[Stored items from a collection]
+++

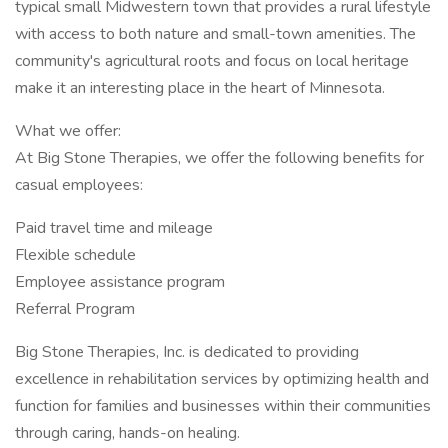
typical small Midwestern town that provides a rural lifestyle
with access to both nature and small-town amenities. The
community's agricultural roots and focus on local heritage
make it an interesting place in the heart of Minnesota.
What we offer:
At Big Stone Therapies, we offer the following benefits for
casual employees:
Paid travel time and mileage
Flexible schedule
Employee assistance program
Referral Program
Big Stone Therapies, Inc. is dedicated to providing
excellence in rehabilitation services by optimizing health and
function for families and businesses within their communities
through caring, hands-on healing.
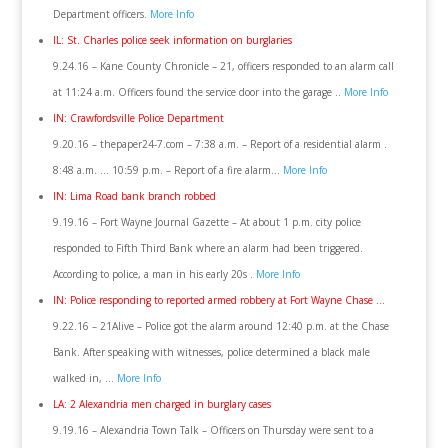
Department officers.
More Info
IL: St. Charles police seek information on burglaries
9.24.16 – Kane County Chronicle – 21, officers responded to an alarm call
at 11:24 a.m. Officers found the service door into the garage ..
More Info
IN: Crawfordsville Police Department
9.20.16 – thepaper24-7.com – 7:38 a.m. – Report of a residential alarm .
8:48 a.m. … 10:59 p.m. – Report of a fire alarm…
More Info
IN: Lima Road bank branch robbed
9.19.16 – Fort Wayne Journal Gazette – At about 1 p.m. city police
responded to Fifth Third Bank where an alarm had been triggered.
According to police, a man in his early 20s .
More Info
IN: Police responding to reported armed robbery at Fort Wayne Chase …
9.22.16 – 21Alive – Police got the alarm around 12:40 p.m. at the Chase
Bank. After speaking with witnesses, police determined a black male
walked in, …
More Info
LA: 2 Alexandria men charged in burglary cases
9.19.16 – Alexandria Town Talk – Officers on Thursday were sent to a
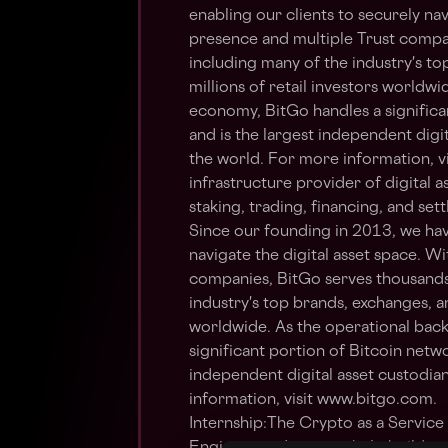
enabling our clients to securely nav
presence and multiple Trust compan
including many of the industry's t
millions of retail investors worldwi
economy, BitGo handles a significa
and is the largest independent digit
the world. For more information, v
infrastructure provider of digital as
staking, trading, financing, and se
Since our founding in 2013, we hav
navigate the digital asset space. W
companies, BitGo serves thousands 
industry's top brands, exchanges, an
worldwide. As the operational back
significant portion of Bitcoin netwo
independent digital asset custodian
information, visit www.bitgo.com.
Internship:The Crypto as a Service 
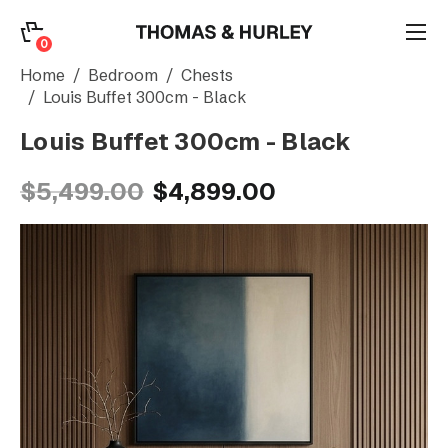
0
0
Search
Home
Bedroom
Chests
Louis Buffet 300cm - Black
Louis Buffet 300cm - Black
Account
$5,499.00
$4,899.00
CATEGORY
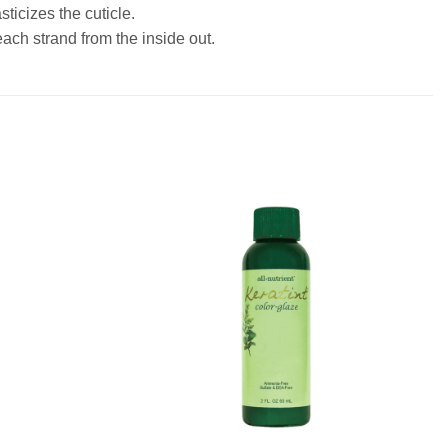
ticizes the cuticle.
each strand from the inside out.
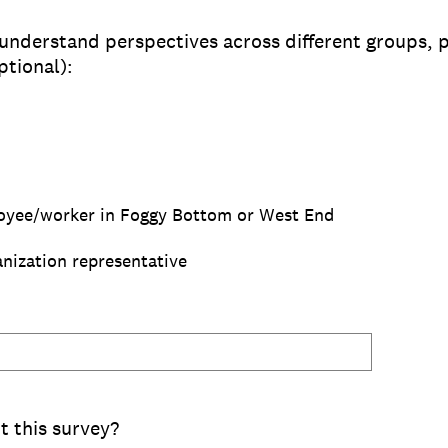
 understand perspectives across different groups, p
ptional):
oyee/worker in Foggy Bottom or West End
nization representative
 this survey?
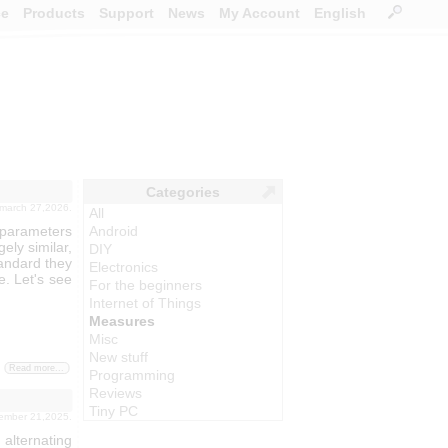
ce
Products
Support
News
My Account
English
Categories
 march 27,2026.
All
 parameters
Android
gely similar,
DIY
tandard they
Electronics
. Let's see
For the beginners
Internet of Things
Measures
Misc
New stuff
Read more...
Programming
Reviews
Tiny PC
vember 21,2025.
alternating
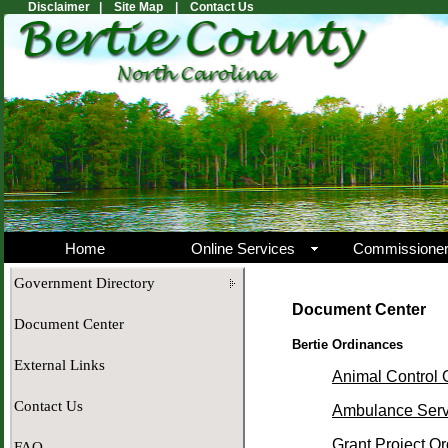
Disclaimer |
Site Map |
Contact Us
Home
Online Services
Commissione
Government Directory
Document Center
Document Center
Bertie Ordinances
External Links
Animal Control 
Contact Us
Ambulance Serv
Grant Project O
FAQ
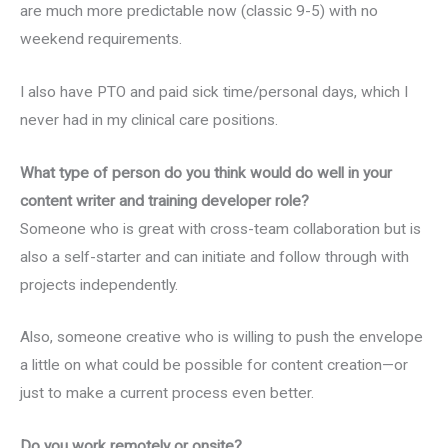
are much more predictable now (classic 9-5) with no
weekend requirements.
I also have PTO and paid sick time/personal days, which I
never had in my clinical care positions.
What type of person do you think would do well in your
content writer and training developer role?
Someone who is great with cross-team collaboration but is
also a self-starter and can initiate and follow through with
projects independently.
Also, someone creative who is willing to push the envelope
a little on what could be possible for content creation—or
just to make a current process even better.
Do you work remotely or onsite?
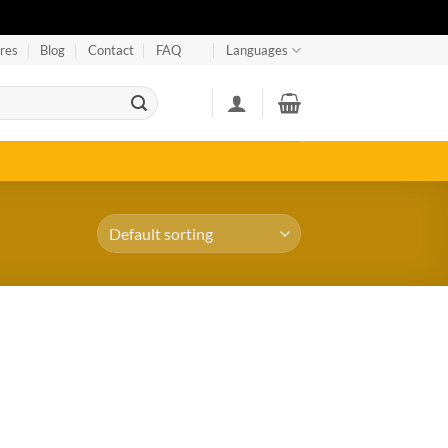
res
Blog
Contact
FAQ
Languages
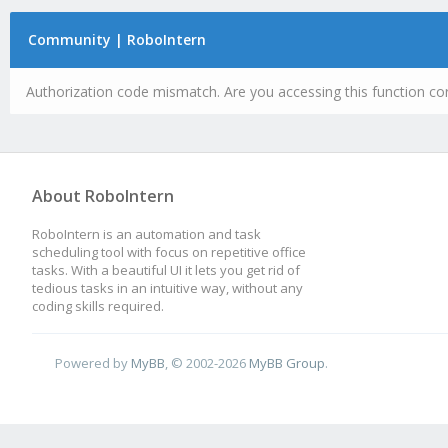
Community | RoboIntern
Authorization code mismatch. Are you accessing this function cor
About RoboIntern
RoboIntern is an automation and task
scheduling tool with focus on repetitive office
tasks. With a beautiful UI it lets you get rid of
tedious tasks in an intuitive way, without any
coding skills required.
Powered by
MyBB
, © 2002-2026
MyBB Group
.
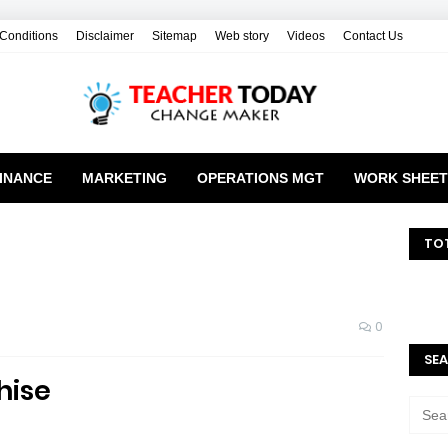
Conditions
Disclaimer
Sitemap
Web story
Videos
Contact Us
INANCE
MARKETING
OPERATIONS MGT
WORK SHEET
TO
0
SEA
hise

+++

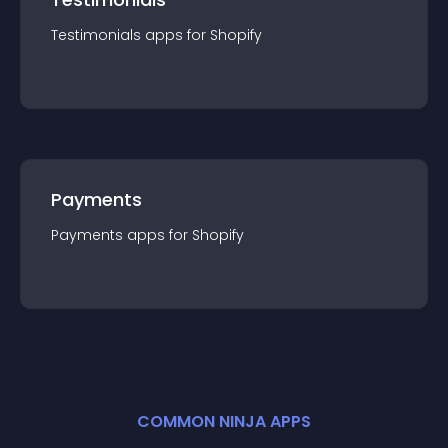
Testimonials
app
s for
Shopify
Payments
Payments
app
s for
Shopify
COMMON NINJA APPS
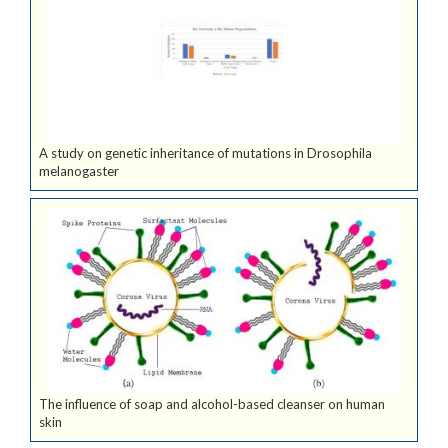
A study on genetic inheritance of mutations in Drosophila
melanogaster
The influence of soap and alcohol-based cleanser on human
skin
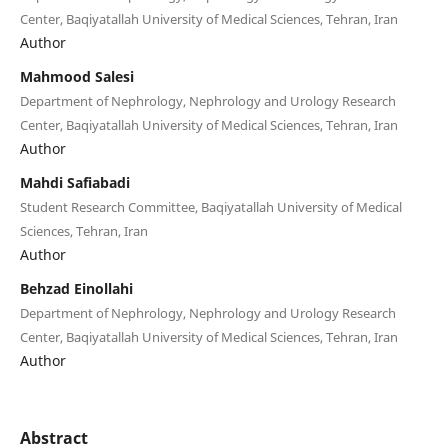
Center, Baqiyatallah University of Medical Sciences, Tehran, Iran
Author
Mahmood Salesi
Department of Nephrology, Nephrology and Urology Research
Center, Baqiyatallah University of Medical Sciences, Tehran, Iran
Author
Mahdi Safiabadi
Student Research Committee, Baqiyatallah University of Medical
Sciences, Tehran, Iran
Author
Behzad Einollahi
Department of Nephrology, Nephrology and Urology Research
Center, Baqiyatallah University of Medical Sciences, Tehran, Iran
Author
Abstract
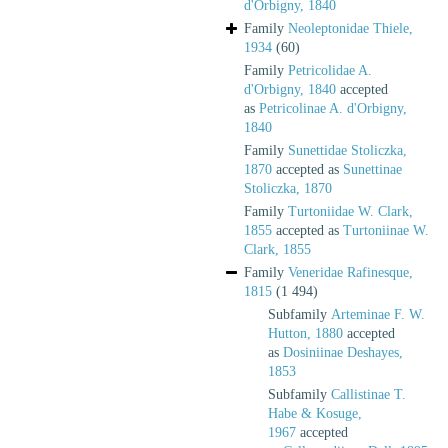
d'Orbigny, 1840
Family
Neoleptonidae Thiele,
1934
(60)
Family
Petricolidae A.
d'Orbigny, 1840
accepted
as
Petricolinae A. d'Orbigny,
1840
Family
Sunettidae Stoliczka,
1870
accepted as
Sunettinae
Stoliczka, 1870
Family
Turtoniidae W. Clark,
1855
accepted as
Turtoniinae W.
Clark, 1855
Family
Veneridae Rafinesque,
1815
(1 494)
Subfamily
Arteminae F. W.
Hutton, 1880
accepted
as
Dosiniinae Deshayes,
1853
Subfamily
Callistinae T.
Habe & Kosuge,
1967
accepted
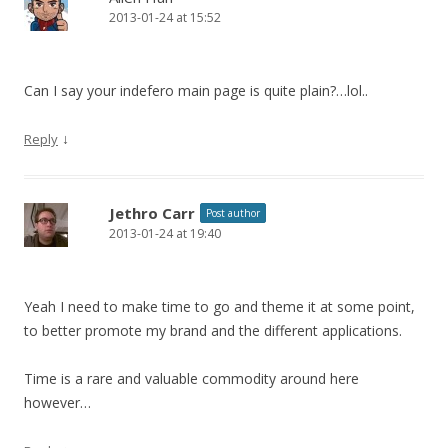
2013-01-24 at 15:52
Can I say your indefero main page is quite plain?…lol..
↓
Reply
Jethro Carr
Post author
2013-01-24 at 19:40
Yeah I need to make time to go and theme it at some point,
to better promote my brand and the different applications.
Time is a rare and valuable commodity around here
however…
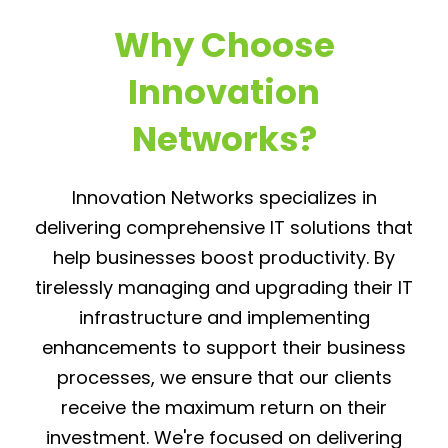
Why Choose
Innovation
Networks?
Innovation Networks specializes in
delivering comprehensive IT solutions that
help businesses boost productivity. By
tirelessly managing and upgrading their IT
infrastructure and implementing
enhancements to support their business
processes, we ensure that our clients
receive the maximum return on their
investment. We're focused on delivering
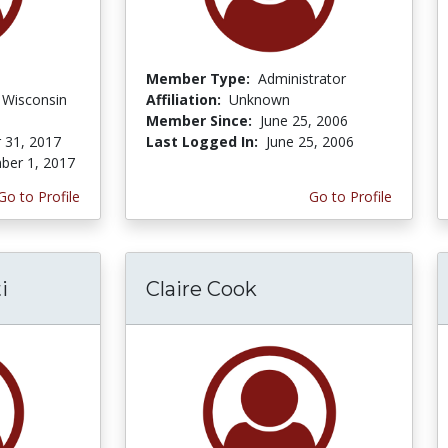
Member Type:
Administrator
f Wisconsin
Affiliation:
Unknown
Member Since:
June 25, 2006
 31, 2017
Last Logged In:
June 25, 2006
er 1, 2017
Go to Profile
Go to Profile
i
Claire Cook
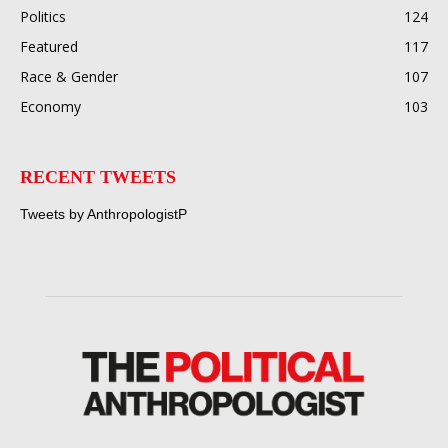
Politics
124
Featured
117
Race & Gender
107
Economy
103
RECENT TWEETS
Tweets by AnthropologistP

+++

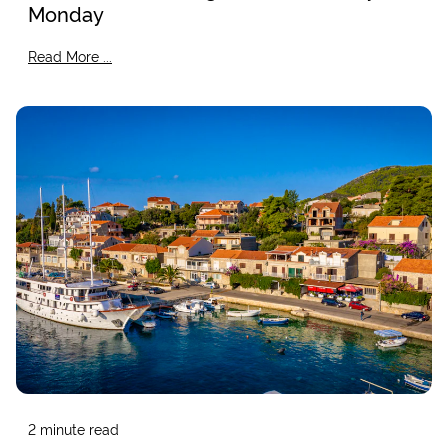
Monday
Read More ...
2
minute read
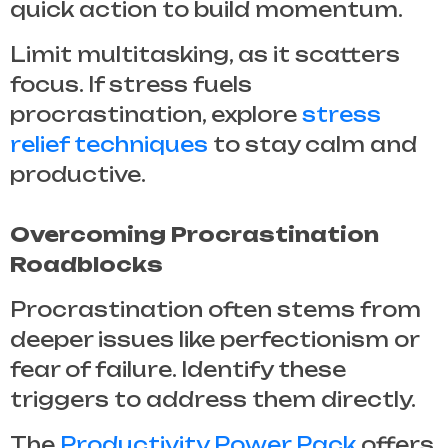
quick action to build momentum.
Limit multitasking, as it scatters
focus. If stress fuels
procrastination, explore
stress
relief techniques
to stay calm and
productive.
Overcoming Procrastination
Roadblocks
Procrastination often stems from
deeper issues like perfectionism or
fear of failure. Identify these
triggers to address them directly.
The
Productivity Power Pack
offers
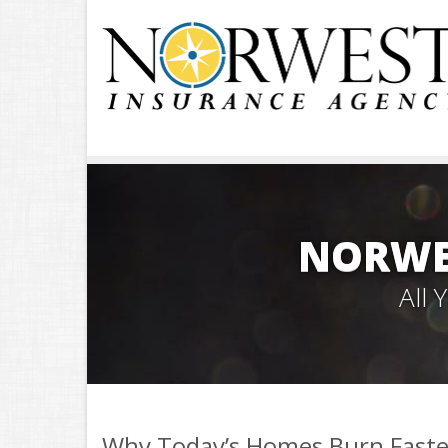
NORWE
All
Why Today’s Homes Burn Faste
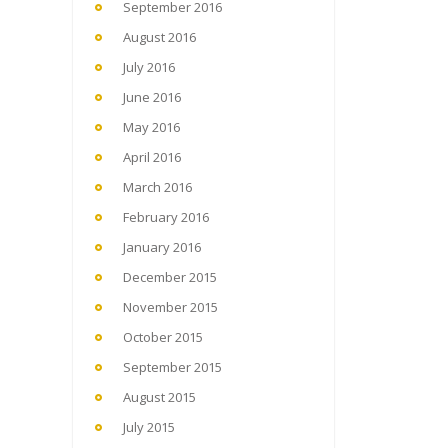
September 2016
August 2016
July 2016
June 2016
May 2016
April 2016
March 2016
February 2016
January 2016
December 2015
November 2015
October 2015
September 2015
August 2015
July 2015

+++

■ What to produce ■
Filtering the entries above by the word "make", copy each line that matches.

■ Response for this exercise ■
make it an interesting place in the heart of Minnesota.
just to make a current process even better.
Yeah I need to make time to go and theme it at some point,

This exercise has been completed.